• **Exercise requirements**: Return every line of the material below word for word, but leave the pictures out.

[Saved data entries]
--- Begin ---
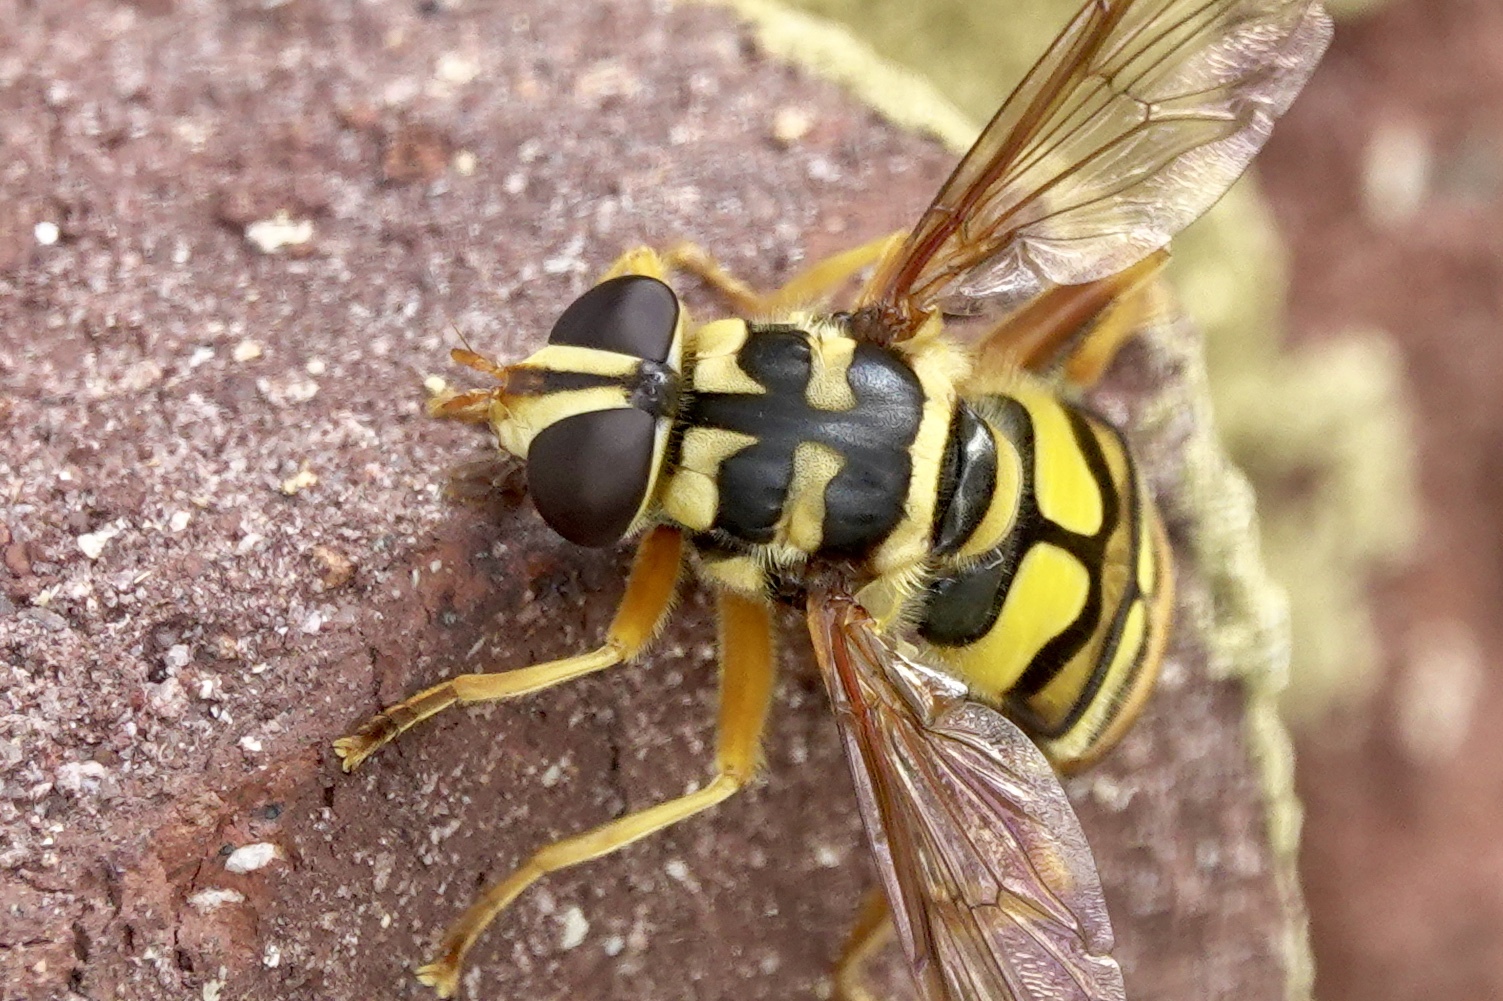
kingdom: Animalia
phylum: Arthropoda
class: Insecta
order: Diptera
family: Syrphidae
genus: Milesia
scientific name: Milesia virginiensis
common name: Virginia giant
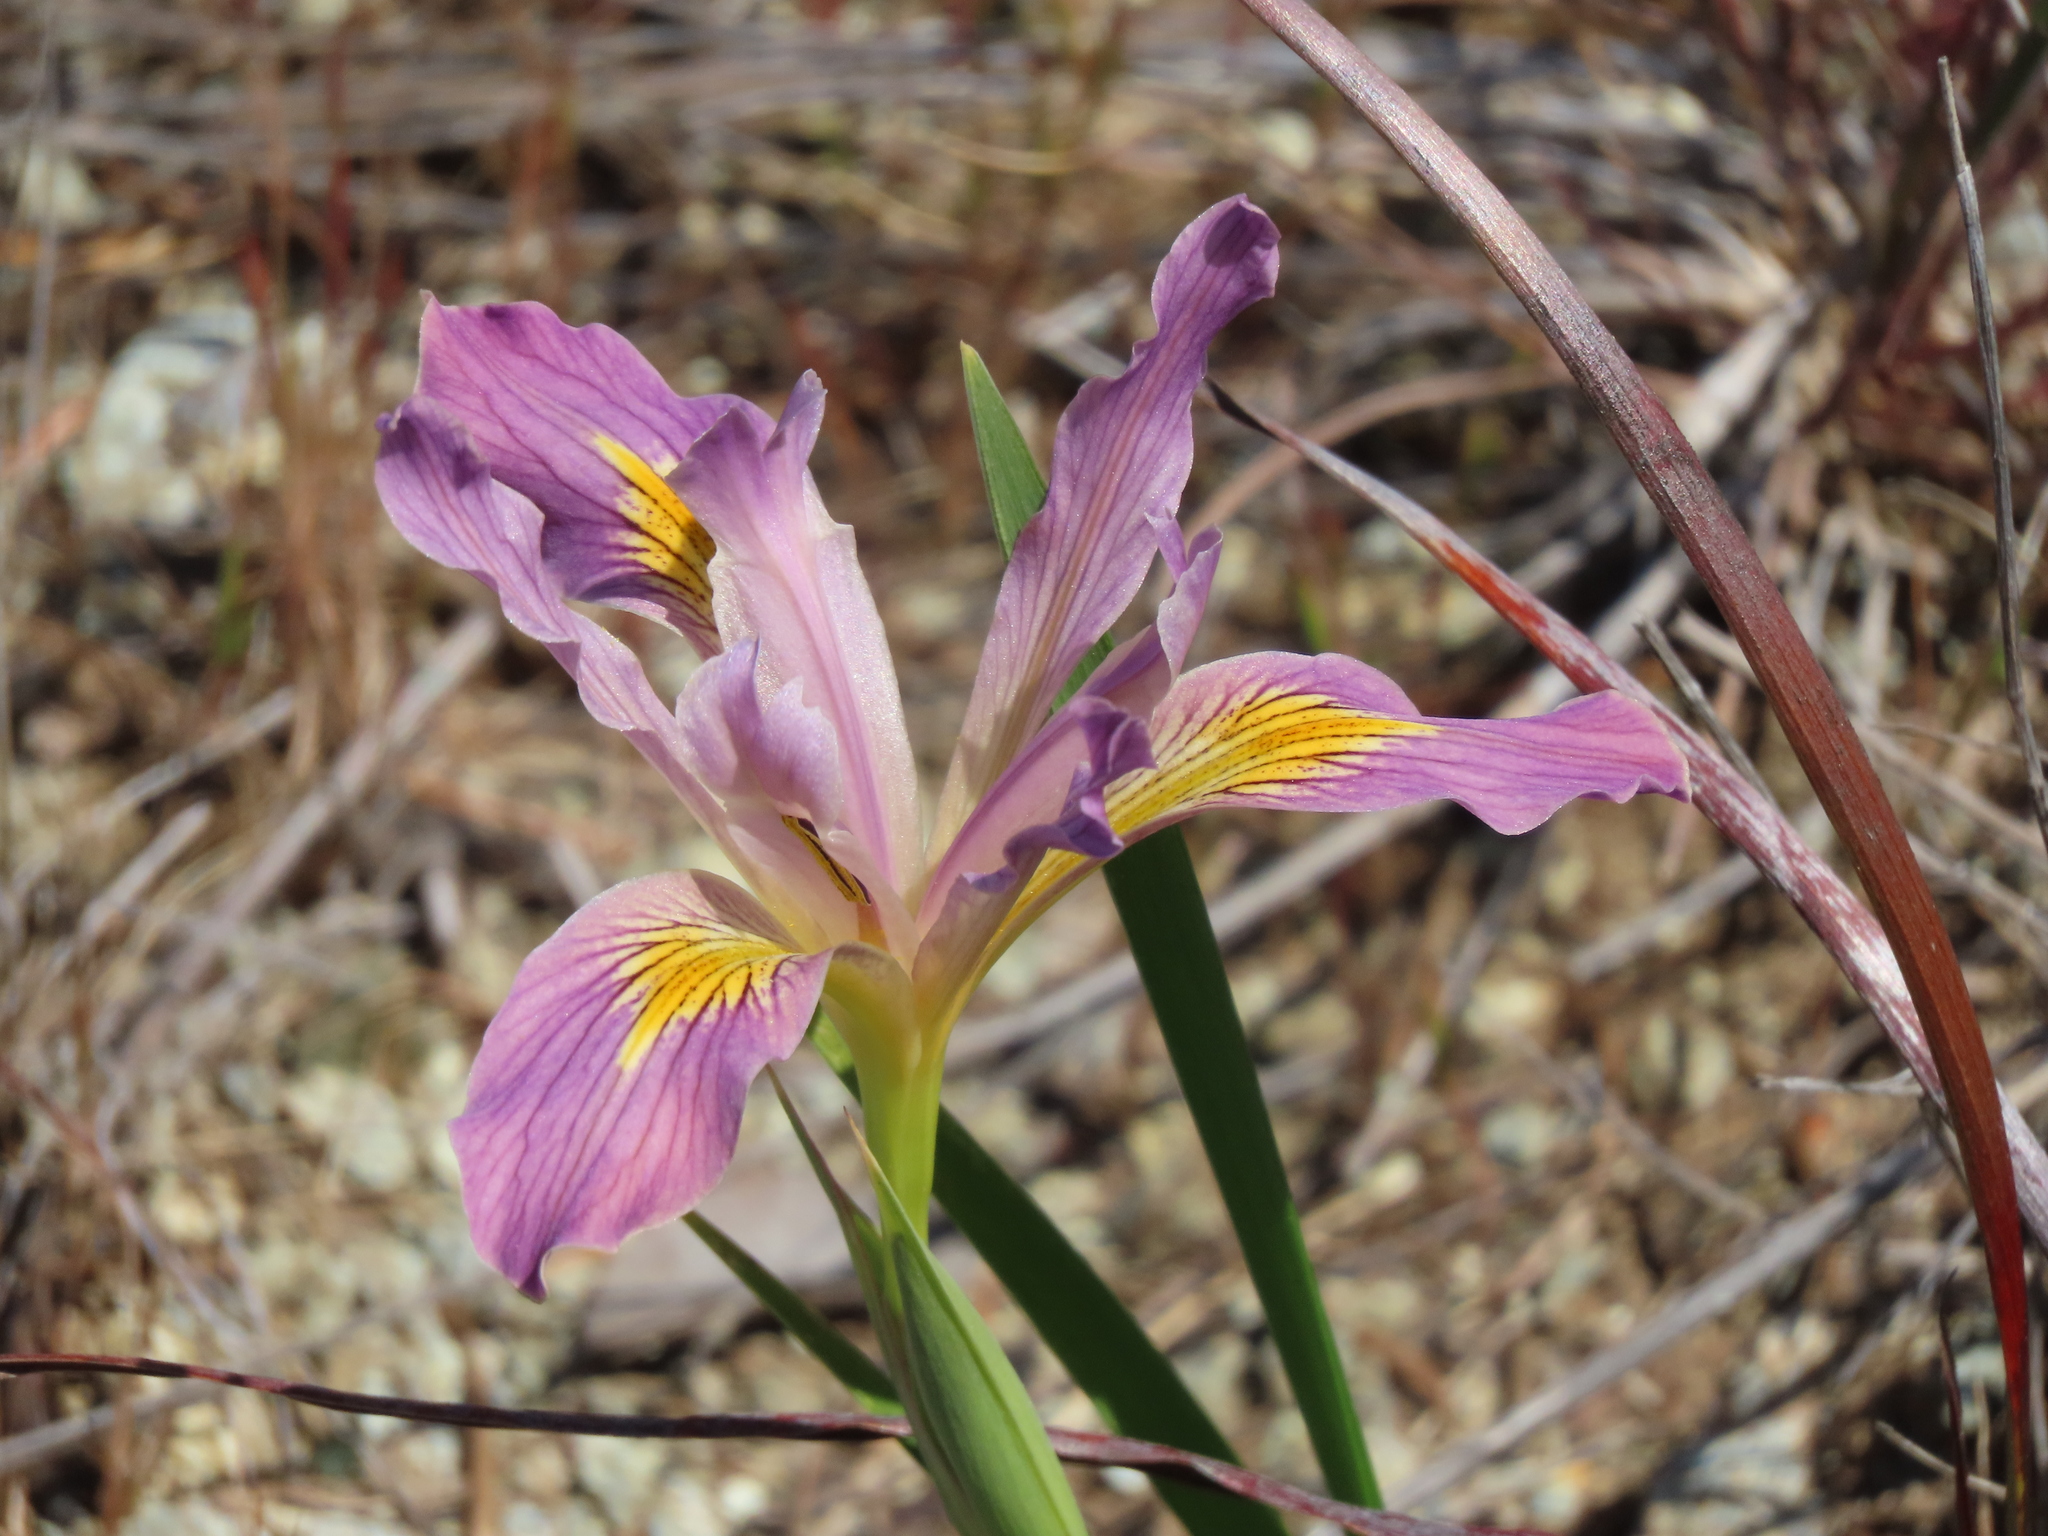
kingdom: Plantae
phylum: Tracheophyta
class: Liliopsida
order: Asparagales
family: Iridaceae
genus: Iris
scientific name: Iris douglasiana
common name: Marin iris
--- End ---
• **Completed task**:
kingdom: Animalia
phylum: Arthropoda
class: Insecta
order: Diptera
family: Syrphidae
genus: Milesia
scientific name: Milesia virginiensis
common name: Virginia giant
kingdom: Plantae
phylum: Tracheophyta
class: Liliopsida
order: Asparagales
family: Iridaceae
genus: Iris
scientific name: Iris douglasiana
common name: Marin iris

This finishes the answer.